» **Extracted page text data**:
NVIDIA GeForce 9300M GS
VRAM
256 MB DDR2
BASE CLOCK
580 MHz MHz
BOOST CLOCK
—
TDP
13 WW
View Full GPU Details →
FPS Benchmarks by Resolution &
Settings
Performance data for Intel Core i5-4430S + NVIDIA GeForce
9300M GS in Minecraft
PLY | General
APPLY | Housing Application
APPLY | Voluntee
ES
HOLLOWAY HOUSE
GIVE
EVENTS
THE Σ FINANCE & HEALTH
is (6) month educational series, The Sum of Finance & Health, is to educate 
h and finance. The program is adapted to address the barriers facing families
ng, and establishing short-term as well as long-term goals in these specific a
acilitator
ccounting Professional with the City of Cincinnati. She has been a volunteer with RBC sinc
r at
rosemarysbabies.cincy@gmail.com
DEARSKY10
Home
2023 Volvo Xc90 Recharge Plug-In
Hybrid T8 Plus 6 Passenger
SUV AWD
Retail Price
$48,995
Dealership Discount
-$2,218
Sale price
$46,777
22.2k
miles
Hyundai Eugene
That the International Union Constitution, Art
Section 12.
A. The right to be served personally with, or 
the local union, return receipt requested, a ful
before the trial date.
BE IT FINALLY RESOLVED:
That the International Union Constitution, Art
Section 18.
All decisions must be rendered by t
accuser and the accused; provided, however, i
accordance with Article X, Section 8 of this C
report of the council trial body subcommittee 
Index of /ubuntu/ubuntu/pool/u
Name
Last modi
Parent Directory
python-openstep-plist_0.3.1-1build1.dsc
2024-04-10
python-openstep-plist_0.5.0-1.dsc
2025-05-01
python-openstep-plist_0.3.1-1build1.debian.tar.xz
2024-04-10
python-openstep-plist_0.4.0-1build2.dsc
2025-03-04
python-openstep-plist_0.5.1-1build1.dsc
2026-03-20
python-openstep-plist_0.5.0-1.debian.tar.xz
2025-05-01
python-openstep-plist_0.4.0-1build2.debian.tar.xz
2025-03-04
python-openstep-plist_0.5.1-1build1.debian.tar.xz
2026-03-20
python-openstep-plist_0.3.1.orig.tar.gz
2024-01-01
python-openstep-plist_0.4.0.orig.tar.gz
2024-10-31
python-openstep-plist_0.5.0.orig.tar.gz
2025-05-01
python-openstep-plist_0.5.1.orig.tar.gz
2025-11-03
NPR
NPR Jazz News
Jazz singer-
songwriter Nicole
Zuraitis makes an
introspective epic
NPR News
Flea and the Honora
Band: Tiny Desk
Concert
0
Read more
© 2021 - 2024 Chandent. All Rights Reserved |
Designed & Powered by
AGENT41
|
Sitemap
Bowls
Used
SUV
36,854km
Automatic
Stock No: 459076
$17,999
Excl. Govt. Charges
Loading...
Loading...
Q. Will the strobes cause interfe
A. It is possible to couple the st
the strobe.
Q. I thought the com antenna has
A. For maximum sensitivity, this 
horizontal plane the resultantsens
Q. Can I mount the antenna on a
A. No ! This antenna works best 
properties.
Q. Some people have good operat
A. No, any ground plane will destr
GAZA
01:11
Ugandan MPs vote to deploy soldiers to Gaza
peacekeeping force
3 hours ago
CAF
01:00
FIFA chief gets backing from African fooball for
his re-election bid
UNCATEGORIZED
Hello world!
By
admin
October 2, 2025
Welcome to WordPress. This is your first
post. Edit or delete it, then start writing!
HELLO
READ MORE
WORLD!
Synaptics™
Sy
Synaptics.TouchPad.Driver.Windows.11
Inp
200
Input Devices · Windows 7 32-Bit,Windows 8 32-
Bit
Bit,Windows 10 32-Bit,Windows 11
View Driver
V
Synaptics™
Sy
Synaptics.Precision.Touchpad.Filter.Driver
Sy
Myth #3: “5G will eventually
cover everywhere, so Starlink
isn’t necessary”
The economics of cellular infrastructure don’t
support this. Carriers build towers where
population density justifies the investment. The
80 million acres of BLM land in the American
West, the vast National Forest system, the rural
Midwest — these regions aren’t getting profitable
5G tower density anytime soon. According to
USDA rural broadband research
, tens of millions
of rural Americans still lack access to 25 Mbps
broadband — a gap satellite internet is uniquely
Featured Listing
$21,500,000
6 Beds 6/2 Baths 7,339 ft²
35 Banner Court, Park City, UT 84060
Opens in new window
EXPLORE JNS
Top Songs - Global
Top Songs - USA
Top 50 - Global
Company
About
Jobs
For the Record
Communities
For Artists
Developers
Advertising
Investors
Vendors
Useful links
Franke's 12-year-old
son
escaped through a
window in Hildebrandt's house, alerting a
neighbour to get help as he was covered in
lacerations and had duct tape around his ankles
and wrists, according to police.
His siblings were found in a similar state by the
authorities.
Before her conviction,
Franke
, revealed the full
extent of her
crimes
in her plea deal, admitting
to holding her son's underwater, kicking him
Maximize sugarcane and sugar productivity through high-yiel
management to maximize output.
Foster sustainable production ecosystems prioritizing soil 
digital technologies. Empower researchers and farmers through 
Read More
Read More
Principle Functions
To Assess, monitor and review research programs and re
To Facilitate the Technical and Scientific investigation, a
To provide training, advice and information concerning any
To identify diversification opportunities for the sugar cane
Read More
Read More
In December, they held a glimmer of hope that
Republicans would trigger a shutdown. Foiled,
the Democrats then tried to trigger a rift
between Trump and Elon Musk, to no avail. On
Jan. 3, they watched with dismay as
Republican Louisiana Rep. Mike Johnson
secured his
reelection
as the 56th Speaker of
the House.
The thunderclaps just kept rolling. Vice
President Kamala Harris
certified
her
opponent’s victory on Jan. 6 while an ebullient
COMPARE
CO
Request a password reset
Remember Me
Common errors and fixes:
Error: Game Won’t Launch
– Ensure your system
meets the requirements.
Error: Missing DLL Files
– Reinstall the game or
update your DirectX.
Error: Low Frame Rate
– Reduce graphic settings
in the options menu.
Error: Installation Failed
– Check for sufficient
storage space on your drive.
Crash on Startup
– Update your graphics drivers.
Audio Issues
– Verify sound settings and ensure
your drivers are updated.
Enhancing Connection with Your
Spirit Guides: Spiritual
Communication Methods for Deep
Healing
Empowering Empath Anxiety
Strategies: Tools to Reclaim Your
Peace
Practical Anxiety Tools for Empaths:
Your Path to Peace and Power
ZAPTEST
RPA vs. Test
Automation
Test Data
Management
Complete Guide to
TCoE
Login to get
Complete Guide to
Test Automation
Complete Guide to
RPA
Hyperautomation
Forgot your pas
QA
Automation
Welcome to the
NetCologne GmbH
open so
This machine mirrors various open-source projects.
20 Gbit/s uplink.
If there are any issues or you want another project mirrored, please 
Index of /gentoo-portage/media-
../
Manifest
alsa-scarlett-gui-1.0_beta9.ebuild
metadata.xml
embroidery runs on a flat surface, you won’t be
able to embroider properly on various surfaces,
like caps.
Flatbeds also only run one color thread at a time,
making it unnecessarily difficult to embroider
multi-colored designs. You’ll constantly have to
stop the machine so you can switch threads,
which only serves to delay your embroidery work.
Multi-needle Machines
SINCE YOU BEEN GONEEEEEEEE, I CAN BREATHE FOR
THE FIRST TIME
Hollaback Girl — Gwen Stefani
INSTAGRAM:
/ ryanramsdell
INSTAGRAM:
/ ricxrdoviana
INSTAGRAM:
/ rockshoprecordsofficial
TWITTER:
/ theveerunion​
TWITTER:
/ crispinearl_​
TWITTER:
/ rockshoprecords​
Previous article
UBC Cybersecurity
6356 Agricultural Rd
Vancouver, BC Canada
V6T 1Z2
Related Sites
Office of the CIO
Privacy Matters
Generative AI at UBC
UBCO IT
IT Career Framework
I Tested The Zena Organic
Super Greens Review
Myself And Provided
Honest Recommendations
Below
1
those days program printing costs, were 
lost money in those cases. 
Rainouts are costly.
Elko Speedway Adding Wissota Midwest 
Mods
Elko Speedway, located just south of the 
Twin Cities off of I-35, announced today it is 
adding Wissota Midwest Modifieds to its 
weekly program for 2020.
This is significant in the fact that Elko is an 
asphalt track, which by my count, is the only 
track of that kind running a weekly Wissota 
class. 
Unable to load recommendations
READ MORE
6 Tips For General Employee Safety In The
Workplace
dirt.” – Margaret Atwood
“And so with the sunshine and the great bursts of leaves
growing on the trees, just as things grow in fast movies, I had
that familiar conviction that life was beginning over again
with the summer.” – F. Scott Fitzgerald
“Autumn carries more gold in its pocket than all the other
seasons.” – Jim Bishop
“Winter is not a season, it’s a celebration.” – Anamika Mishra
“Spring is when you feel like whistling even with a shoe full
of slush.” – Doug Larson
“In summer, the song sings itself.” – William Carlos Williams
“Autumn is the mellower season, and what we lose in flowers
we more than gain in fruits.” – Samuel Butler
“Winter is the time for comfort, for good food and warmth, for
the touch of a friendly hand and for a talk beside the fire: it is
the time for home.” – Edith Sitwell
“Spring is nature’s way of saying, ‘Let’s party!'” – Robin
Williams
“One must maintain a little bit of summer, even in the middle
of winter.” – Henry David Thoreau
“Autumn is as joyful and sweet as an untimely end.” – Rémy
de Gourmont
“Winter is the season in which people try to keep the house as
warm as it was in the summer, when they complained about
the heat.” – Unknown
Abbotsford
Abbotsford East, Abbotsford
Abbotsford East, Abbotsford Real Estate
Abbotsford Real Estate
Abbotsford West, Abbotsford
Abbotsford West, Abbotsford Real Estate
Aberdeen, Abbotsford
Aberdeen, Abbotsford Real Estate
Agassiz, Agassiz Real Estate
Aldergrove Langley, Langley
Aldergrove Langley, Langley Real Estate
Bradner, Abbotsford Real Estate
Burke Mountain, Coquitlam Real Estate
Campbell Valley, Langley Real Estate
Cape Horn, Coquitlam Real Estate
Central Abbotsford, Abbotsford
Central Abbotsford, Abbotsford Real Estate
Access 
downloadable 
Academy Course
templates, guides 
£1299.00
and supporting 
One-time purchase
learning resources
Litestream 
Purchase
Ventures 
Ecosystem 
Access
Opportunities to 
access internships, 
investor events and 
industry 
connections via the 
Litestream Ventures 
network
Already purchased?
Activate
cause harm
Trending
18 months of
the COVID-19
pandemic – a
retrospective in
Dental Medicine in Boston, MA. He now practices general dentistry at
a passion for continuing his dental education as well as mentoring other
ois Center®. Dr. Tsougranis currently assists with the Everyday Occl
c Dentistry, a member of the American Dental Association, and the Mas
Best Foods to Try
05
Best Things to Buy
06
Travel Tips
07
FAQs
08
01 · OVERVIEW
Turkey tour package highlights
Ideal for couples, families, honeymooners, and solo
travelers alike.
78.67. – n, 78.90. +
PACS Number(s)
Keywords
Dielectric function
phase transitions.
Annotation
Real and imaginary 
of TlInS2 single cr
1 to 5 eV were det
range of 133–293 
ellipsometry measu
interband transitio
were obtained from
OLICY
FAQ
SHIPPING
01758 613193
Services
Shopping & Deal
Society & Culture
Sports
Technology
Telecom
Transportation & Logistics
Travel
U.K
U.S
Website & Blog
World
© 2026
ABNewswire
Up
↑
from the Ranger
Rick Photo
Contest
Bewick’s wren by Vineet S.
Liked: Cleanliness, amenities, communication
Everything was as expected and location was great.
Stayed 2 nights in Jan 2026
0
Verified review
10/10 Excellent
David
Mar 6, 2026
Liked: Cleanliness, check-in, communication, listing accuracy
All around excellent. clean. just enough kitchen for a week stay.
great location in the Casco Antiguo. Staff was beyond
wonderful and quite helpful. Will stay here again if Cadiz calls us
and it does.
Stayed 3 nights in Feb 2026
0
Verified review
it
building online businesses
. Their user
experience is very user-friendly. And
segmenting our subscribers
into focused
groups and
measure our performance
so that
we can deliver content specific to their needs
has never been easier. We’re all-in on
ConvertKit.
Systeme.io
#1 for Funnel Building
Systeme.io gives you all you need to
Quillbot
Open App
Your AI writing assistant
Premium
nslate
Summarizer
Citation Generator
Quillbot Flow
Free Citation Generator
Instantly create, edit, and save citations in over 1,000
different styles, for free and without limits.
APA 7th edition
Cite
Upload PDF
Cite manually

» **TASK DESCRIPTION**:
Beginning at the line above that contains "ccounting Professional with", return each line exactly through the line that contains "Section 12.", and no others.

» **TASK RESPONSE**:
ccounting Professional with the City of Cincinnati. She has been a volunteer with RBC sinc
r at
rosemarysbabies.cincy@gmail.com
DEARSKY10
Home
2023 Volvo Xc90 Recharge Plug-In
Hybrid T8 Plus 6 Passenger
SUV AWD
Retail Price
$48,995
Dealership Discount
-$2,218
Sale price
$46,777
22.2k
miles
Hyundai Eugene
That the International Union Constitution, Art
Section 12.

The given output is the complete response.